Let $(\varOmega,\mathscr{F},\mathsf{P})$ be a probability space, let $(X_n)_{n\in\mathbb{N}}$ be a sequence of random variables on $(\varOmega,\mathscr{F})$, and set $(\forall n\in\mathbb{N})\;\mathscr{F}_n=\sigma(X_i)_{0\leq i\leq n}$. Suppose that $(X_n)_{n\in\mathbb{N}}$ is a martingalge relative to the filtration $(\mathscr{F}_n)_{n\in\mathbb{N}}$ and let $\tau\colon\varOmega\to\mathbb{N}$ be a stopping time relative to $(\mathscr{F}_n)_{n\in\mathbb{N}}$. Set $$\mathscr{F}_\tau=\left\{A\in\mathscr{F}\;\mid\; (\forall n\in\mathbb{N})\;A\cap\left[\tau=n\right]\in\mathscr{F}_n\right\}, $$ where $\left[\tau=n\right]=\left\{\omega\in\varOmega\;\mid\;\tau(\omega)=n\right\}$.
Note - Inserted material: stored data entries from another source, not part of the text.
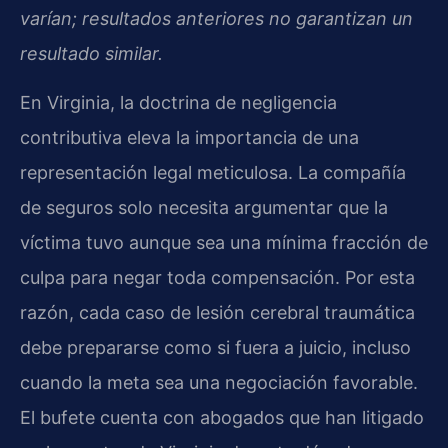
varían; resultados anteriores no garantizan un
resultado similar.
En Virginia, la doctrina de negligencia
contributiva eleva la importancia de una
representación legal meticulosa. La compañía
de seguros solo necesita argumentar que la
víctima tuvo aunque sea una mínima fracción de
culpa para negar toda compensación. Por esta
razón, cada caso de lesión cerebral traumática
debe prepararse como si fuera a juicio, incluso
cuando la meta sea una negociación favorable.
El bufete cuenta con abogados que han litigado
I am interested in finding a subset $\mathcal{A}$ of $\mathscr{F}_\tau$ such that $\sigma(\mathcal{A})=\mathscr{F}_\tau$. In particular, since it is easy to show that $$(\forall n\in\mathbb{N})\quad \mathscr{F}_n=\sigma\Bigg(\left\{\bigcap_{i=0}^nX_i^{-1}(B_i)\;\mid\; (B_i)_{0\leq i\leq n}\text{ are Borel sets in }\mathbb{R}\right\}\Bigg), $$ I guess: if we set $$ \mathcal{A}=\left\{\left[\tau=n\right]\cap\bigcap_{i=0}^nX_i^{-1}(B_i)\;\mid\; n\in\mathbb{N}\text{ and }(B_i)_{0\leq i\leq n}\text{ are Borel sets in }\mathbb{R}\right\}, $$ then $\sigma(\mathcal{A})=\mathscr{F}_\tau$. However, I have no clue whether this is true or not. All I could check is that $\mathcal{A}\subset\mathscr{F}_\tau$.
My question: Is my guess correct? If so, how could I establish that $\sigma(\mathcal{A})=\mathscr{F}_\tau$, where $\mathcal{A}$ is defined above?
Any help/hint is highly appreciated.